Mikhail Bulgakov

What you Should Read before 30

We tried to choose such books that are not subject to time, are recognized and loved by more than one generation of experts and readers, raise vital issues that shape the personality, and raise the spiritual level of a person. I think these are exactly the books that everyone should read. You’ve probably read many of these books, and you’ll probably want to read some of them again. As you know, works of genius are fraught with an incredible amount of subtexts. Not everyone can grasp and understand them, and then only after we acquire the necessary life experience. Try to read familiar classics again – and you will be surprised at discoveries. Here is the list of books to read before 30.

Mikhail Bulgakov: The Master and Margarita

The volume of Mikhail Bulgakov, standing on the bookshelf, testifies to the good taste of the reader. It is no coincidence that what this author wrote without loss survived the death of Soviet literature and today is read as a continuation of the golden fund of Russian classics of the 19th century. Fascinating plots (“fantasy rooted in everyday life”), vivid images, moral problems raised to a universal scale – all this makes us return to what we read again and again.

Marquez Garcia: One Hundred Years of Solitude

One of the greatest books of the twentieth century. A strange, poetic, bizarre story of the city of Macondo, lost in the jungle – from creation to decline. The story of the Buendía family – a family in which miracles are so every day that they are not even paid attention to. The Buendía clan breeds saints and sinners, revolutionaries, heroes and traitors, dashing adventurers – and women too beautiful for ordinary life.

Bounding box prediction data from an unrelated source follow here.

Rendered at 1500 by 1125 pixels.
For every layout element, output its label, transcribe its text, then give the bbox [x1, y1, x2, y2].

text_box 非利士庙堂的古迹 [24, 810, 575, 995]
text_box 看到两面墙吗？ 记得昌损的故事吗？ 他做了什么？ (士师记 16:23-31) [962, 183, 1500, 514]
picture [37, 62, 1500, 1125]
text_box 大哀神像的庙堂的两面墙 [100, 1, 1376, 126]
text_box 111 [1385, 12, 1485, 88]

Herman Melville: Moby Dick, or White Whale

Herman Melville is a writer and sailor, in whose work and destiny the experience of the traveler and the mythopoetic worldview of the artist is surprisingly organically fused. The realization of the magnitude of Melville’s talent did not come immediately, and only a quarter of a century after the death of the writer began to see the outlines of the enormous contribution that he made to the treasury of world literature.

Francis Fitzgerald: The Great Gatsby

The Great Gatsby is the most famous novel by Francis Fitzgerald, which became the symbol of the “jazz age”. America, 1925, the time of:

  • “dry law”;
  • gangster squabbles;
  • bright lights;
  • vibrant life.

But for Jay Gatsby, the embodiment of the American Dream turned into a real tragedy. And the way up, despite the fame and wealth, led to a total collapse.

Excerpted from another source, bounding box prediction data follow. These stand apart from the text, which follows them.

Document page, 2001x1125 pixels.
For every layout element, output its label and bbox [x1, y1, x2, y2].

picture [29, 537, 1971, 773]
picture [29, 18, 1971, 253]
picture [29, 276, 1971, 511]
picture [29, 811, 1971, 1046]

Ray Bradbury: Dandelion Wine

“Dandelion Wine” by Ray Bradbury is a classic that entered the golden fund of world literature. Enter the bright world of a twelve-year-old boy and live with him one summer filled with joyful and sad, mysterious and disturbing events; summer, when amazing discoveries are made every day, the main of which is that you are alive, you breathe, you feel!

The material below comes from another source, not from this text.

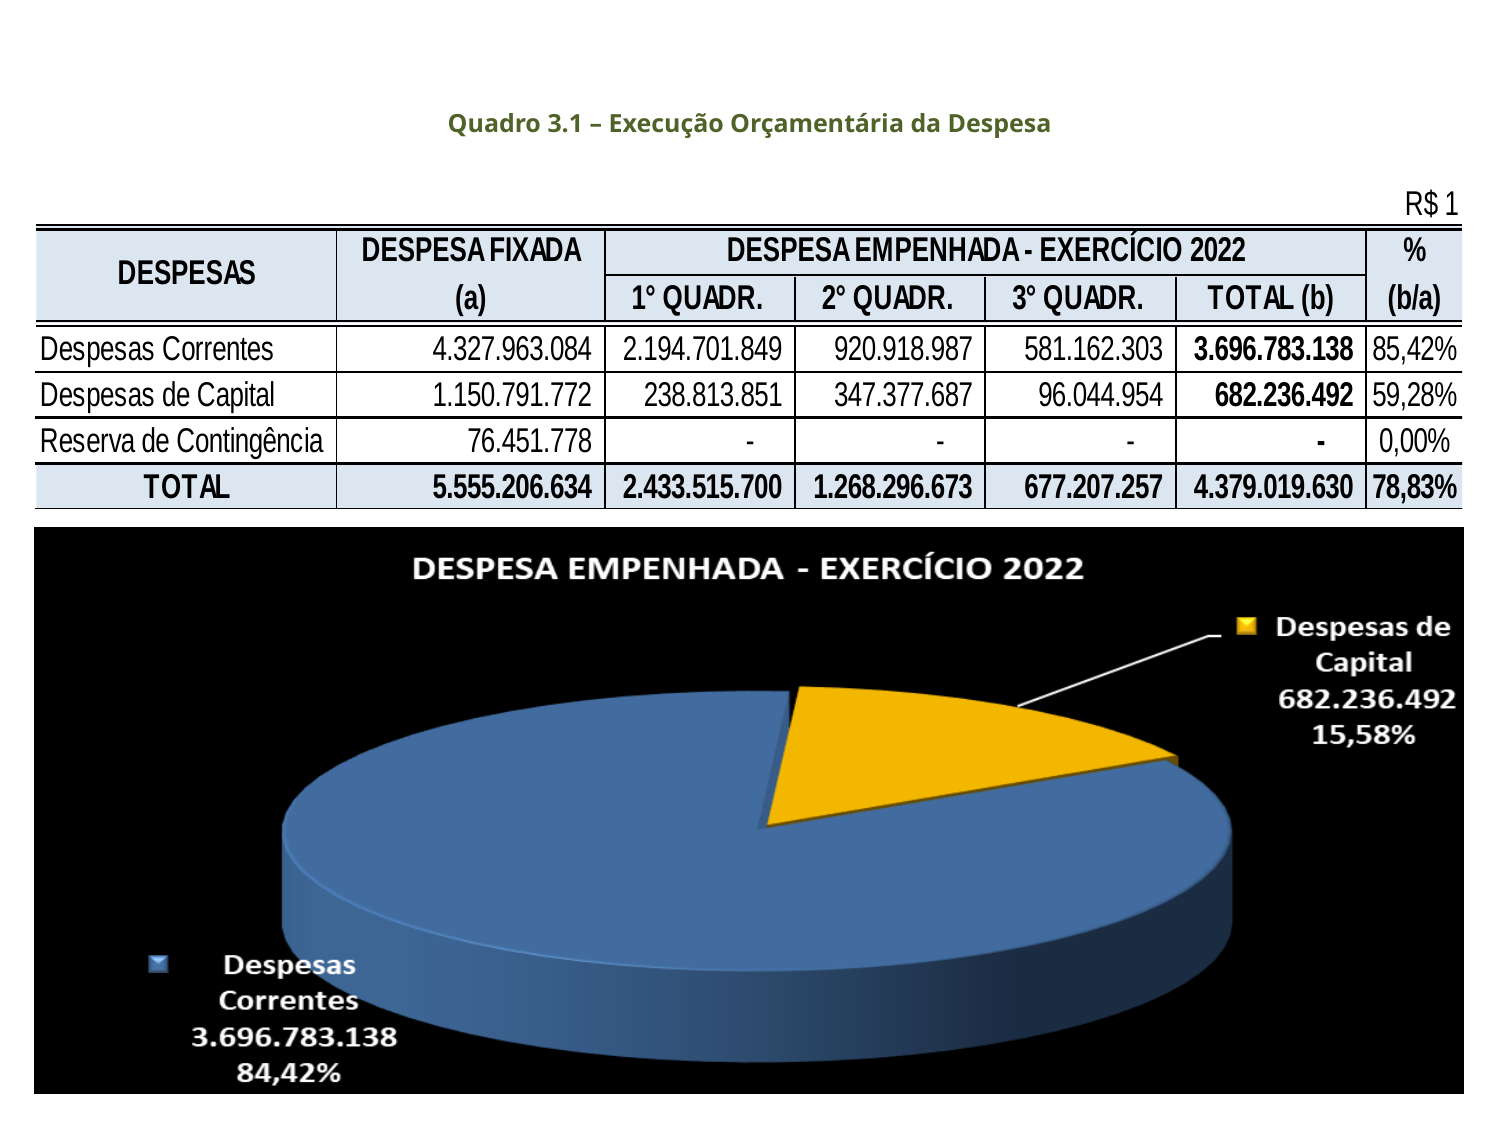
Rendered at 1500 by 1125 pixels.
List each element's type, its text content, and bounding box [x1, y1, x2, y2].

title Quadro 3.1 – Execução Orçamentária da Despesa [112, 99, 1388, 175]
picture [34, 526, 1465, 1095]
picture [34, 179, 1465, 511]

Margaret Mitchell: Gone With The Wind

Gone with the Wind is the only novel by Margaret Mitchell (1900-1949) for which she – a writer, emancipator, and advocate for women’s rights – won the Pulitzer Prize. This is a book about what makes us live and fight – whatever is happening around us. For over 70 years we have been reading this novel, for over 70 years we have admired Vivien Leigh and Clark Gable in the film adaptation – and the story never gets old. Most likely, it is eternal.